Astronomers directly measured the distance to a region on the far side of our Milky Way Galaxy, past the Galaxy’s centre. Image credit: Bill Saxton, NRAO/AUI/NSF; Robert Hurt, NASA.

The team used trigonometric parallax to work out the distance from Earth to the star-forming region. To understand what that means, think about what happens when you put your finger to your nose and close one eye, then the other – your finger appears to change position. If you measured the apparent change in position and the distance between your eyes, you could work out the distance from your nose to your finger using trigonometry.

The same principle applies to measuring considerably larger distances. As the Earth orbits the Sun, distant objects appear to move around in the sky. Astronomers can measure these movements across the sky and calculate the distance between the object and the Earth.

Because these objects are so far away, they hardly appear to change position at all. This is where the VLBA comes in useful. It consists of ten radio telescopes scattered across North America, Hawaii and the Caribbean. This is effectively like having one huge, continent-sized radio telescope better equipped to detect shifts in position.

In reality, those shifts might be many kilometres across, but because they’re very distant, measuring the shifts from Earth is like trying to measure the size of a baseball bat left on the Moon.

The observations, made in 2014 and 2015, suggest that the star-forming region, called G007.47+00.05, is around 66,000 light-years away from Earth. For comparison, the Galactic centre is 27 000 light years away and until now, the largest distance measured using parallax was 36,000 light years, just over half the length of the measurement made with the VLBA.

Parallax technique determines distance by measuring the angle of apparent shift in an object’s position, as seen from opposite sides of Earth’s orbit around the Sun. Image credit: Bill Saxton, NRAO/AUI/NSF; Robert Hurt, NASA.

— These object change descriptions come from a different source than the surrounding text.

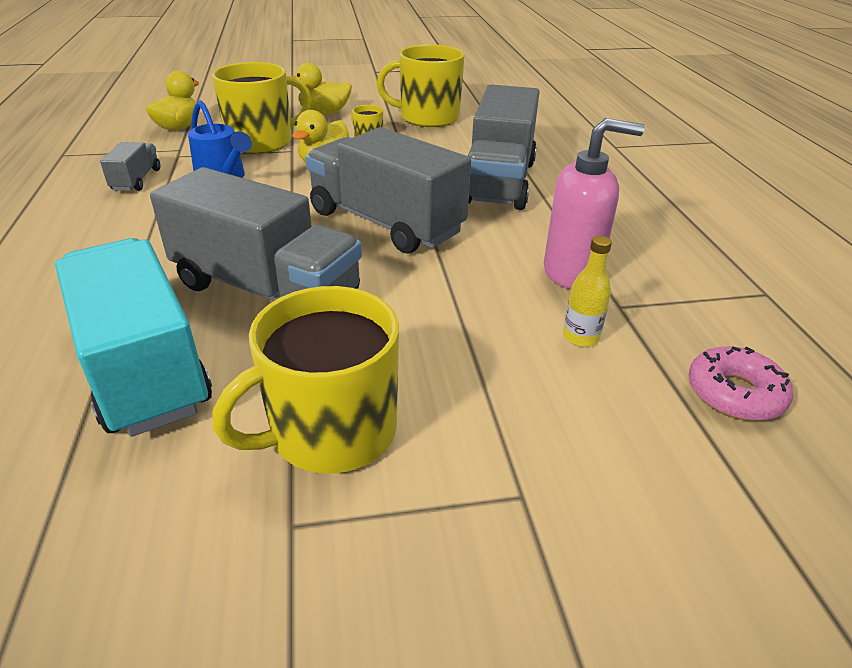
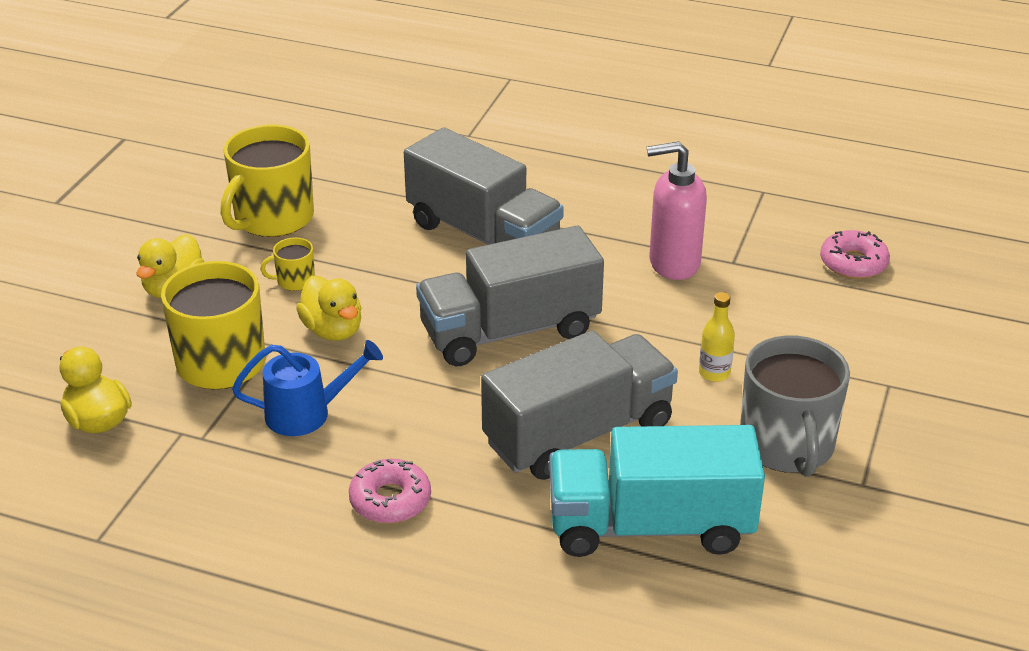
camera: 60 degrees left, 0 degrees up
grey truck [100,142,160,191] -> none
yellow mug [212,286,399,474] -> grey mug [740,335,850,477]
pink soap dispenser [544,118,645,289] -> pink soap dispenser turned 120 degrees counterclockwise [647,141,707,280]
yellow bottle [563,236,612,347] -> yellow bottle moved to [699,292,735,382]
none -> pink donut [349,459,431,523]

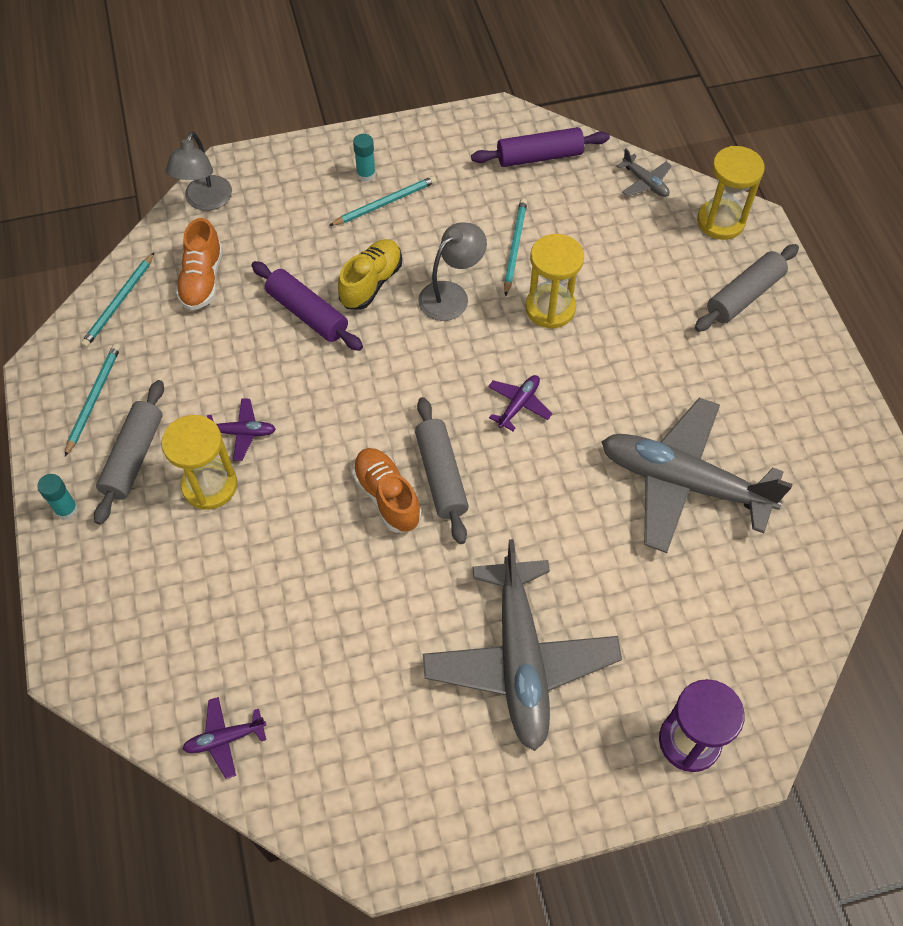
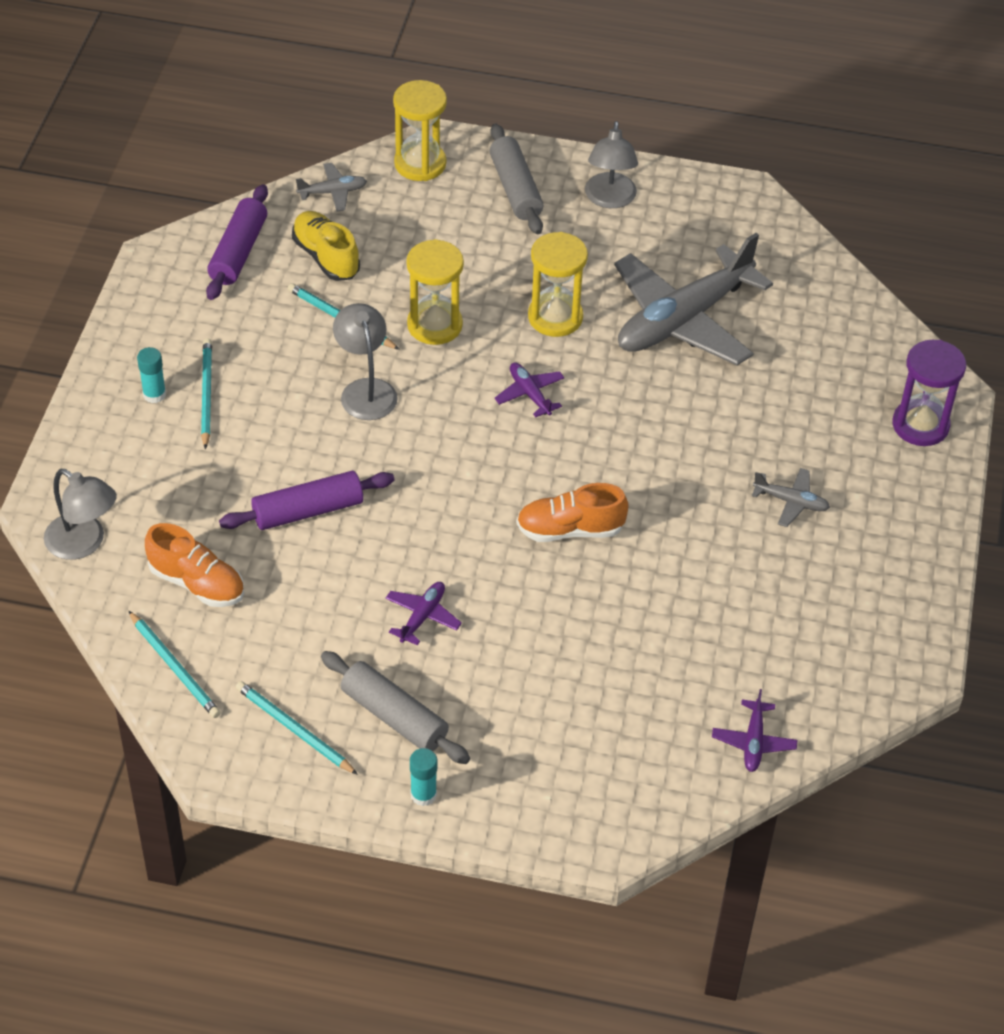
camera: 65 degrees left, 10 degrees down
yellow hourglass [161,415,237,510] -> yellow hourglass moved to [528,232,588,337]
yellow shoe [338,239,402,310] -> yellow shoe moved to [292,211,360,281]
grey rolling pin [415,397,469,544] -> none
grey plane [423,539,622,751] -> grey plane [752,468,830,527], size x0.41
none -> grey lamp [585,121,638,208]

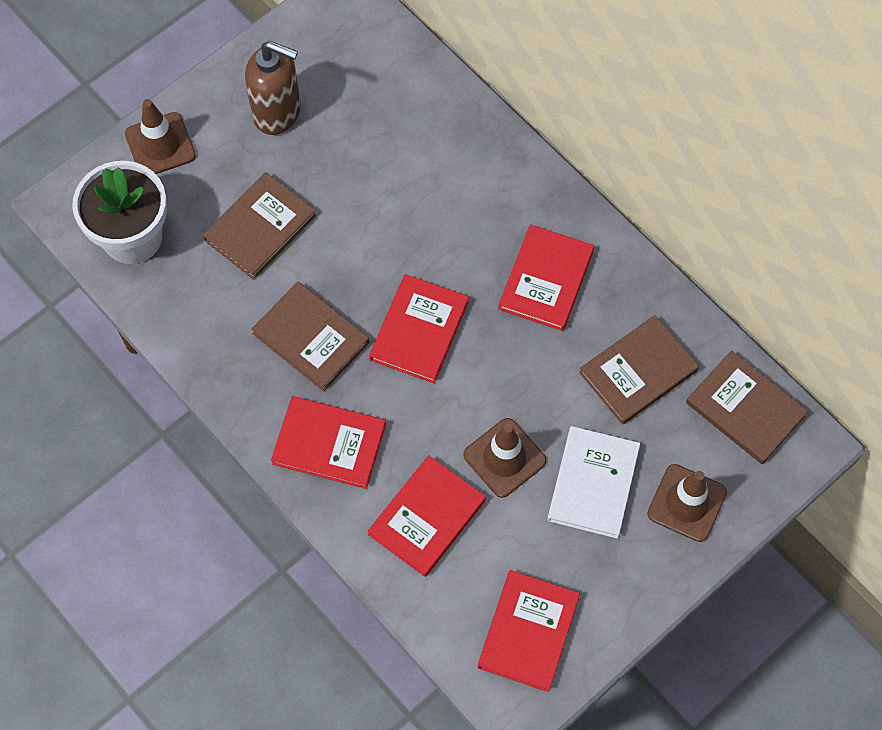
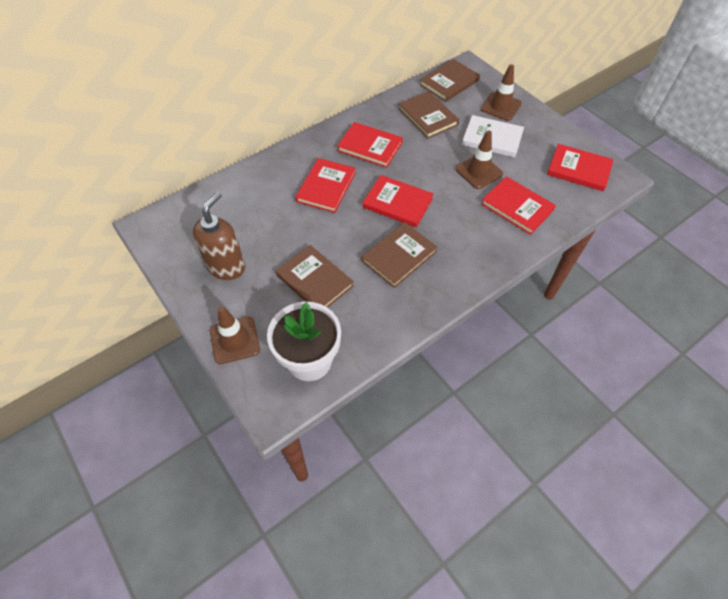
camera: 85 degrees left, 10 degrees down
red book [271,396,386,489] -> red book moved to [295,158,356,213]

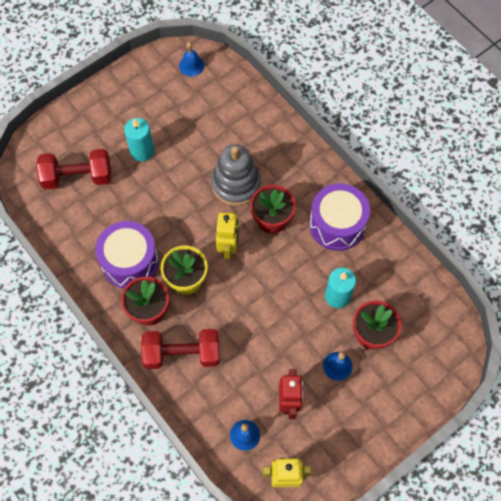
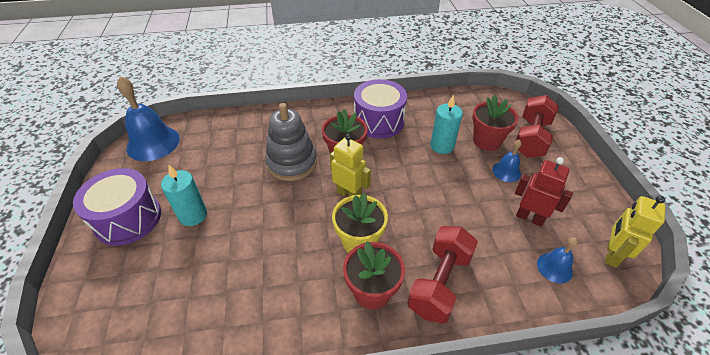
camera: 60 degrees left, 20 degrees down
red dumbbell [36,149,111,190] -> red dumbbell moved to [516,95,559,158]
purple drum [96,221,159,289] -> purple drum moved to [73,168,161,246]
blue bell [179,42,204,77] -> blue bell [117,76,180,161], size x1.93

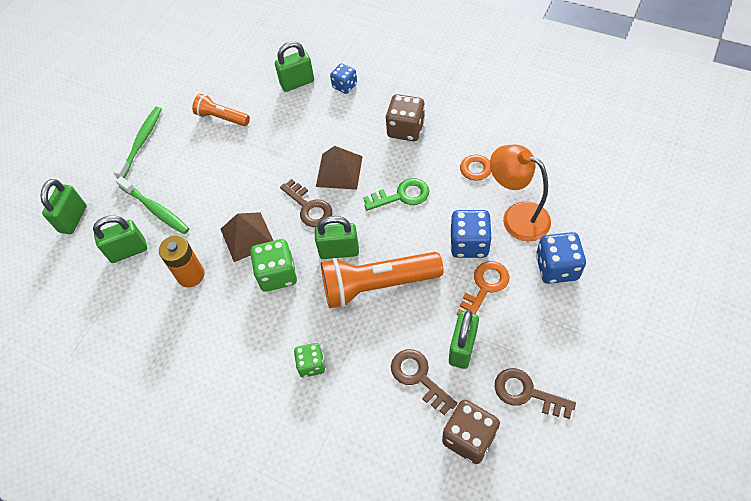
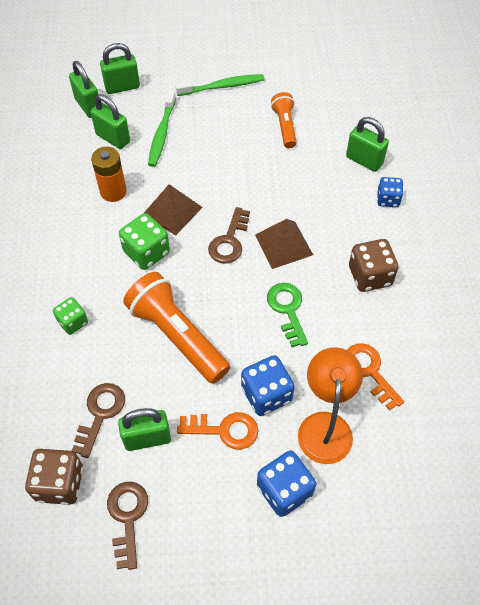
camera: 55 degrees right, 0 degrees up
green padlock [315,216,359,259] -> green padlock moved to [69,61,98,118]
green key [363,178,429,211] -> green key turned 150 degrees counterclockwise [267,283,308,347]

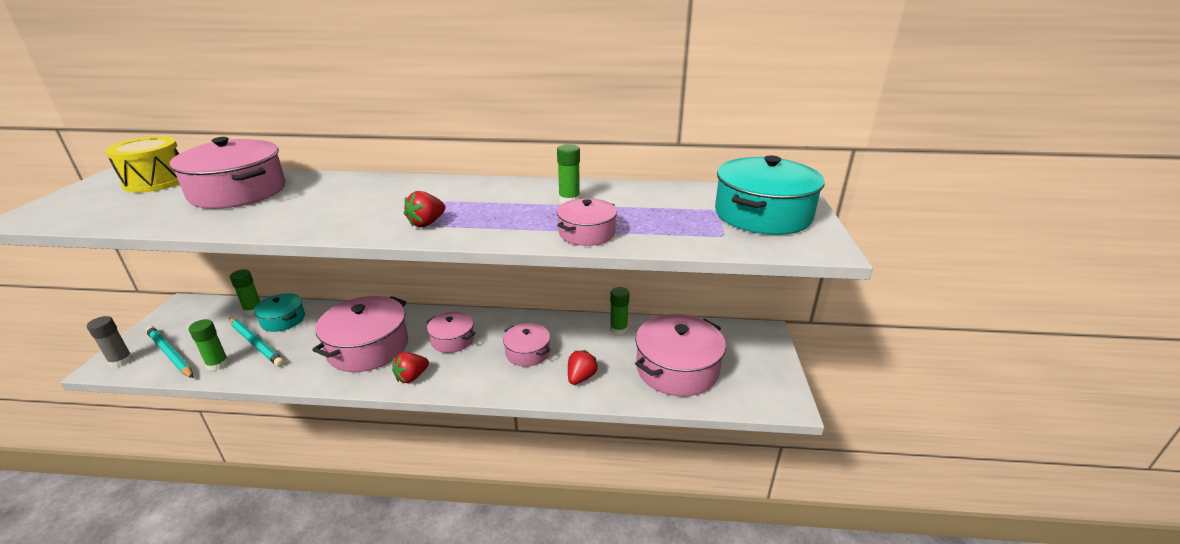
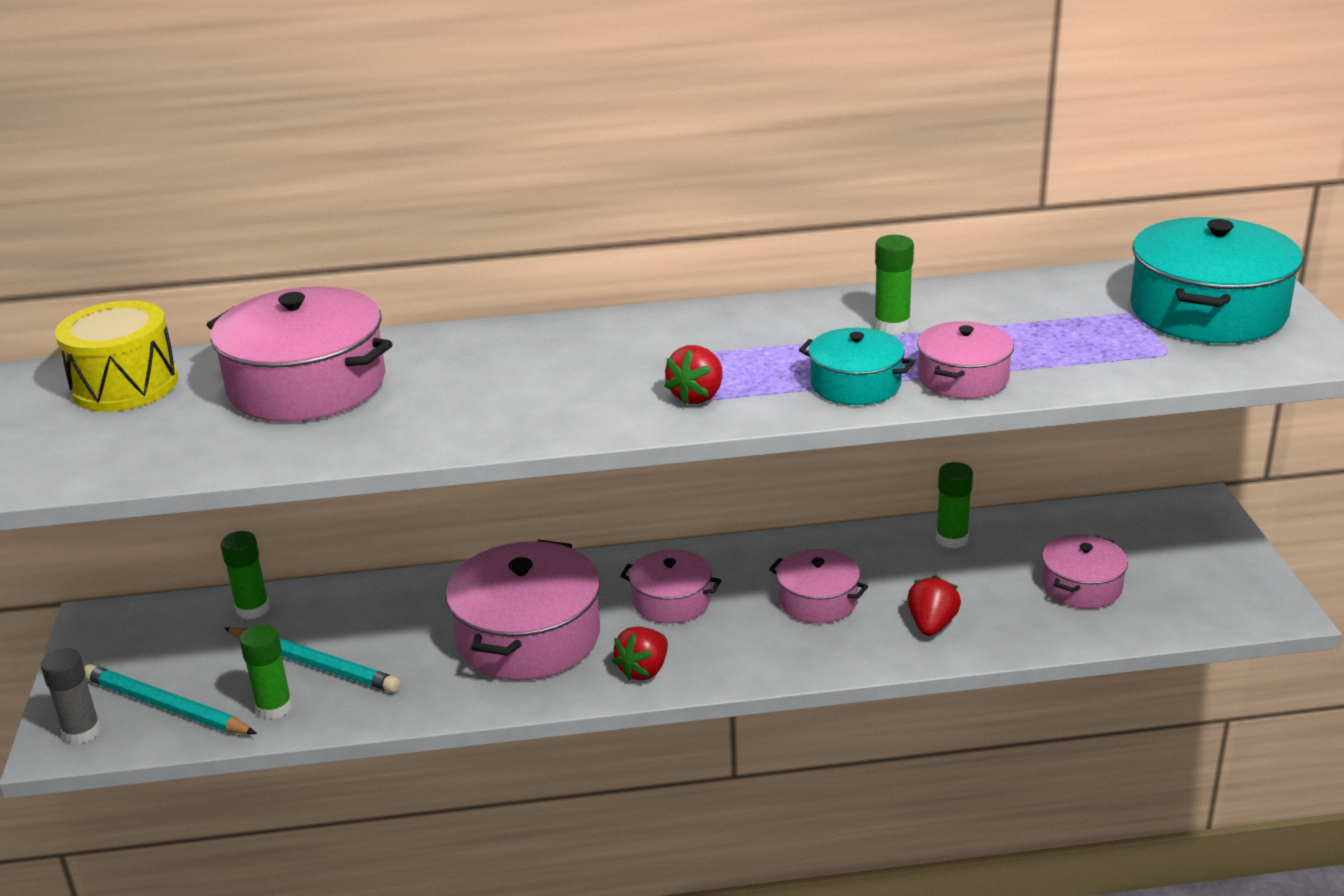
camera: 10 degrees left, 0 degrees up
turquoise pot [254,293,305,332] -> turquoise pot moved to [799,327,915,405]
pink pot [635,314,726,396] -> pink pot [1042,534,1128,609], size x0.56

“Most of the stars and gas in our galaxy are within this newly-measured distance from the Sun. With the VLBA, we now have the capability to measure enough distances to accurately trace the galaxy’s spiral arms and learn their true shapes,” said Sanna.

The measurement is impressively large – but it is still just one measurement. Ultimately astronomers hope to make more and more measurements like this to build up a more detailed picture of the Milky Way’s structure and perhaps even understand what our Galaxy looks like.